▽
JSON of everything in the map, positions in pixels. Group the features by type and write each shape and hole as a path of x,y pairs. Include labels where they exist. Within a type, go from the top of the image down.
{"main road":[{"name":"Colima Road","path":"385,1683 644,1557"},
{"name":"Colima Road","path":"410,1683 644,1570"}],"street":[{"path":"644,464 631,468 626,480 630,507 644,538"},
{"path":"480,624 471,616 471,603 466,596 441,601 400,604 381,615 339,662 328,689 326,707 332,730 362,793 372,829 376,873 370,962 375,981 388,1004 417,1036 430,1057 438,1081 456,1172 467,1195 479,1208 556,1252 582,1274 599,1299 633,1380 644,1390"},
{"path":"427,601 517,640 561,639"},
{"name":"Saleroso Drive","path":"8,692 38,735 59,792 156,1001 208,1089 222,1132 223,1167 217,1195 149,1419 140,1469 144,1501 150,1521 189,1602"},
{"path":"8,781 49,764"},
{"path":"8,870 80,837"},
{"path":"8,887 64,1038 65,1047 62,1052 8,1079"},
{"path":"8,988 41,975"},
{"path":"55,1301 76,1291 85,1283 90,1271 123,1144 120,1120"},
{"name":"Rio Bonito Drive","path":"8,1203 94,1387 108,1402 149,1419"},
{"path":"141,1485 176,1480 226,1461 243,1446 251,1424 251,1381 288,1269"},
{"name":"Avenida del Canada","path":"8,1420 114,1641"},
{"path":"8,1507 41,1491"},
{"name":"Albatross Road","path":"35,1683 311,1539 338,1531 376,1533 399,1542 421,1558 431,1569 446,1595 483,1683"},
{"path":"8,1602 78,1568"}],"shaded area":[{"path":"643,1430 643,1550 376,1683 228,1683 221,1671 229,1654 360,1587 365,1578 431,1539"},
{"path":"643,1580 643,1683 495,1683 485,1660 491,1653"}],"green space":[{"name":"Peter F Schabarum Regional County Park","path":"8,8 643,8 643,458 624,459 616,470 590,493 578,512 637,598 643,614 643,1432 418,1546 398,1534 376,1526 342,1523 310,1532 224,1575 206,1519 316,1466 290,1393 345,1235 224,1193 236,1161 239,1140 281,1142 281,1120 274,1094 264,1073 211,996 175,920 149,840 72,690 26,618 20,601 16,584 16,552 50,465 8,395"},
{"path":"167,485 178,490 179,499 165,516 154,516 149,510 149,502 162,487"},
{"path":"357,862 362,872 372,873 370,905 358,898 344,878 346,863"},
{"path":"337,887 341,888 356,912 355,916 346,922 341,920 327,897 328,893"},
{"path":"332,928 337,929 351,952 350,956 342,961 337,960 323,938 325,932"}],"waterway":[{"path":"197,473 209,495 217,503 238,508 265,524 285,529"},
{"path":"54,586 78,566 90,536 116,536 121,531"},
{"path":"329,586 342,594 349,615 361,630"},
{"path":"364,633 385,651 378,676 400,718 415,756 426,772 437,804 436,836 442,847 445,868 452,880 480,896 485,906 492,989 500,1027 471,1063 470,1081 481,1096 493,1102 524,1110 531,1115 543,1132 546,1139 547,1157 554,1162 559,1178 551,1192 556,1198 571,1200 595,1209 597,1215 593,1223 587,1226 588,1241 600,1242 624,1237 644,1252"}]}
△
Task —
Print the material word for word, with nothing left out.

Exercise result —
JSON of everything in the map, positions in pixels. Group the features by type and write each shape and hole as a path of x,y pairs. Include labels where they exist. Within a type, go from the top of the image down.
{"main road":[{"name":"Colima Road","path":"385,1683 644,1557"},
{"name":"Colima Road","path":"410,1683 644,1570"}],"street":[{"path":"644,464 631,468 626,480 630,507 644,538"},
{"path":"480,624 471,616 471,603 466,596 441,601 400,604 381,615 339,662 328,689 326,707 332,730 362,793 372,829 376,873 370,962 375,981 388,1004 417,1036 430,1057 438,1081 456,1172 467,1195 479,1208 556,1252 582,1274 599,1299 633,1380 644,1390"},
{"path":"427,601 517,640 561,639"},
{"name":"Saleroso Drive","path":"8,692 38,735 59,792 156,1001 208,1089 222,1132 223,1167 217,1195 149,1419 140,1469 144,1501 150,1521 189,1602"},
{"path":"8,781 49,764"},
{"path":"8,870 80,837"},
{"path":"8,887 64,1038 65,1047 62,1052 8,1079"},
{"path":"8,988 41,975"},
{"path":"55,1301 76,1291 85,1283 90,1271 123,1144 120,1120"},
{"name":"Rio Bonito Drive","path":"8,1203 94,1387 108,1402 149,1419"},
{"path":"141,1485 176,1480 226,1461 243,1446 251,1424 251,1381 288,1269"},
{"name":"Avenida del Canada","path":"8,1420 114,1641"},
{"path":"8,1507 41,1491"},
{"name":"Albatross Road","path":"35,1683 311,1539 338,1531 376,1533 399,1542 421,1558 431,1569 446,1595 483,1683"},
{"path":"8,1602 78,1568"}],"shaded area":[{"path":"643,1430 643,1550 376,1683 228,1683 221,1671 229,1654 360,1587 365,1578 431,1539"},
{"path":"643,1580 643,1683 495,1683 485,1660 491,1653"}],"green space":[{"name":"Peter F Schabarum Regional County Park","path":"8,8 643,8 643,458 624,459 616,470 590,493 578,512 637,598 643,614 643,1432 418,1546 398,1534 376,1526 342,1523 310,1532 224,1575 206,1519 316,1466 290,1393 345,1235 224,1193 236,1161 239,1140 281,1142 281,1120 274,1094 264,1073 211,996 175,920 149,840 72,690 26,618 20,601 16,584 16,552 50,465 8,395"},
{"path":"167,485 178,490 179,499 165,516 154,516 149,510 149,502 162,487"},
{"path":"357,862 362,872 372,873 370,905 358,898 344,878 346,863"},
{"path":"337,887 341,888 356,912 355,916 346,922 341,920 327,897 328,893"},
{"path":"332,928 337,929 351,952 350,956 342,961 337,960 323,938 325,932"}],"waterway":[{"path":"197,473 209,495 217,503 238,508 265,524 285,529"},
{"path":"54,586 78,566 90,536 116,536 121,531"},
{"path":"329,586 342,594 349,615 361,630"},
{"path":"364,633 385,651 378,676 400,718 415,756 426,772 437,804 436,836 442,847 445,868 452,880 480,896 485,906 492,989 500,1027 471,1063 470,1081 481,1096 493,1102 524,1110 531,1115 543,1132 546,1139 547,1157 554,1162 559,1178 551,1192 556,1198 571,1200 595,1209 597,1215 593,1223 587,1226 588,1241 600,1242 624,1237 644,1252"}]}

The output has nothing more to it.